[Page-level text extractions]
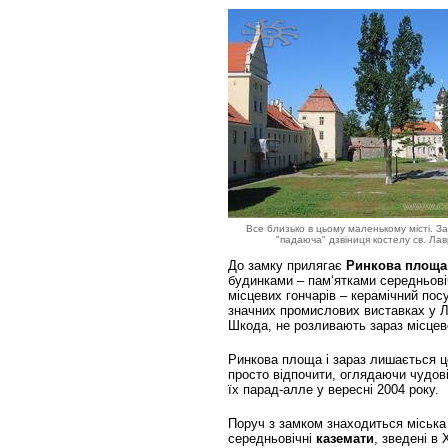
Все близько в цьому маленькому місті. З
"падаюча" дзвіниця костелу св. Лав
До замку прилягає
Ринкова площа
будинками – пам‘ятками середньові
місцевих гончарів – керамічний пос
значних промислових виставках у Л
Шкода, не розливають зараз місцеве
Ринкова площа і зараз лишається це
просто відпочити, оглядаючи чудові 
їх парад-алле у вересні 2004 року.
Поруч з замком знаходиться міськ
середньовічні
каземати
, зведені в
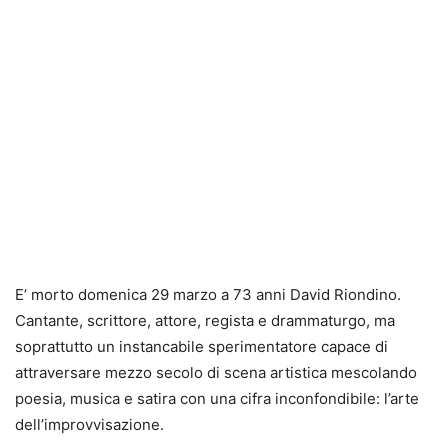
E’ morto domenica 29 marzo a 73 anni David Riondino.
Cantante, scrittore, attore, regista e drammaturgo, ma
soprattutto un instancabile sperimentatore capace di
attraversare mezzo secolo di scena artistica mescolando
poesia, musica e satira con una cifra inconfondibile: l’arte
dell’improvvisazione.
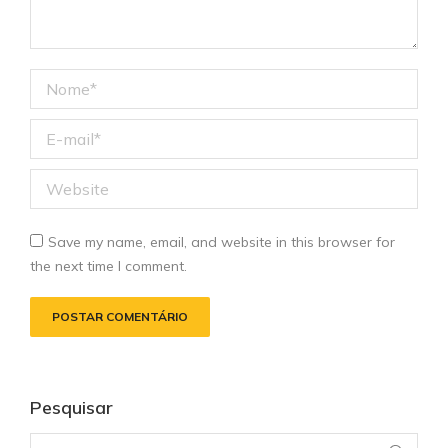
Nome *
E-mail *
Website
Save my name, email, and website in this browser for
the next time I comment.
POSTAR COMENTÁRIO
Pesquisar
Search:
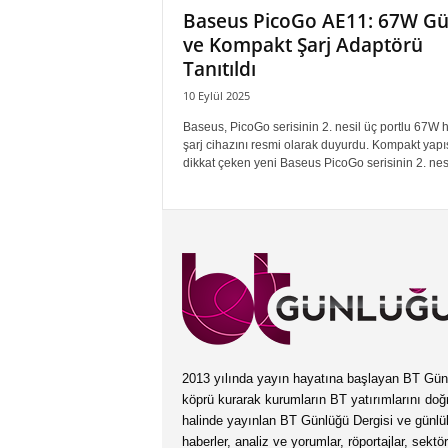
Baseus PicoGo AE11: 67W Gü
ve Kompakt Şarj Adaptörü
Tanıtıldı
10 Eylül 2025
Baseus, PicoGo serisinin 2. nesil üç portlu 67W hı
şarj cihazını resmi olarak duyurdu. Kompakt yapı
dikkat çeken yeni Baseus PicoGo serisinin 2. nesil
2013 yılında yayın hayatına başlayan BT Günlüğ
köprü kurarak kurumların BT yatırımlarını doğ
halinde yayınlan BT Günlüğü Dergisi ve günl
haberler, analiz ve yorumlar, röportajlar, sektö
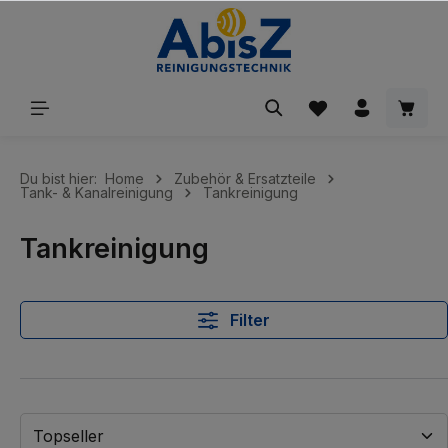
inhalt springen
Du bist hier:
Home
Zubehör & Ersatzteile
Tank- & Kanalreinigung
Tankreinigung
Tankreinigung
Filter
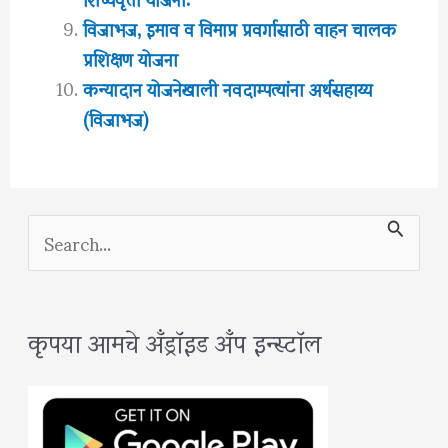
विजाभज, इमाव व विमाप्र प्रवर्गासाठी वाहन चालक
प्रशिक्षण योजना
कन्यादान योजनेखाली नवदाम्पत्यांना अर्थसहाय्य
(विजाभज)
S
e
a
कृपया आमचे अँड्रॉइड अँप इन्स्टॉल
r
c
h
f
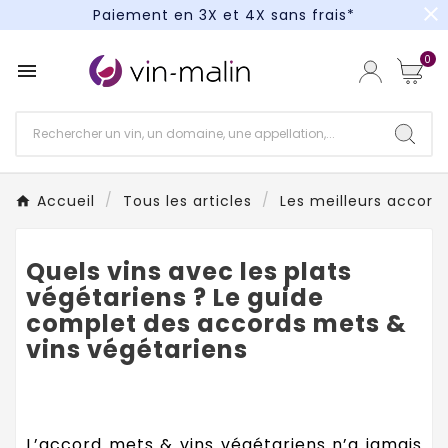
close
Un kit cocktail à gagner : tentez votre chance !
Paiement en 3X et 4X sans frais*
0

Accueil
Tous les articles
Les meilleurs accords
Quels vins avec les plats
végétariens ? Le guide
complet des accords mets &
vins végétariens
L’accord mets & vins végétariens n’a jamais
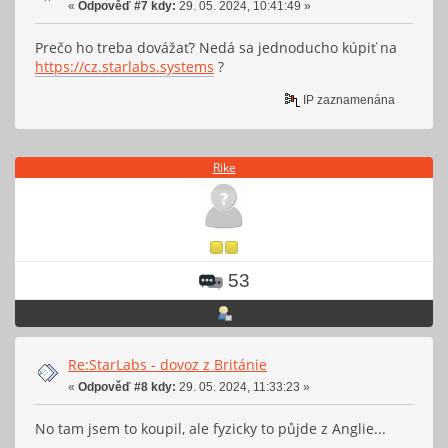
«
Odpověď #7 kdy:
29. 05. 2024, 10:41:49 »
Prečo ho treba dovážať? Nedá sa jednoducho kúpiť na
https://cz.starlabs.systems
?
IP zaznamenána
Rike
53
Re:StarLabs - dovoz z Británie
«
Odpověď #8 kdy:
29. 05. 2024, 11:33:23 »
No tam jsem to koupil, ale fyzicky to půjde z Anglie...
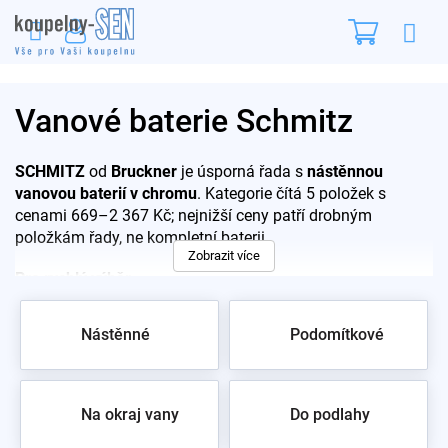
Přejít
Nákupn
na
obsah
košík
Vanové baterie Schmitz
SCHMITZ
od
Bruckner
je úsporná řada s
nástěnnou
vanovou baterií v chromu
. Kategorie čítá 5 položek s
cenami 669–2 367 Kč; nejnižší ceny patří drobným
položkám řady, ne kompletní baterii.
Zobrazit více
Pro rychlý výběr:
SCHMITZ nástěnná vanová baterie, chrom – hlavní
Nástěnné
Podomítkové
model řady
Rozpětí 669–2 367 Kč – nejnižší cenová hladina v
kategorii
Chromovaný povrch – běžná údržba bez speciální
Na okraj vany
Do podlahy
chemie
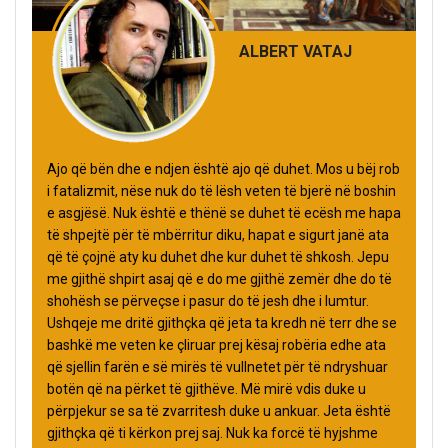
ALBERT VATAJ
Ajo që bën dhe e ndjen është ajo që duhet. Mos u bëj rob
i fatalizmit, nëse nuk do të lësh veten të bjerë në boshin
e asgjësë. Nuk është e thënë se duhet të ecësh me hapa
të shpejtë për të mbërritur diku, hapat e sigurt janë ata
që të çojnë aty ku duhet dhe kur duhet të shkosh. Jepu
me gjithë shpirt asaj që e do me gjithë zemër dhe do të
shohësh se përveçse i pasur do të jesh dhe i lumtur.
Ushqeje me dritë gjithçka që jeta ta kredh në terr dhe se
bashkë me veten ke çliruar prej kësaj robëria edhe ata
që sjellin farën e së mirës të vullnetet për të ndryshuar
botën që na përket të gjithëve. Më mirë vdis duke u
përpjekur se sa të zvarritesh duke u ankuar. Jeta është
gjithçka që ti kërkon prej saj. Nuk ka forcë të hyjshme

• Instruction: Tally up the lines above in which "Kompakt" occurs. Give the result as a bare number.

• Written answer: 2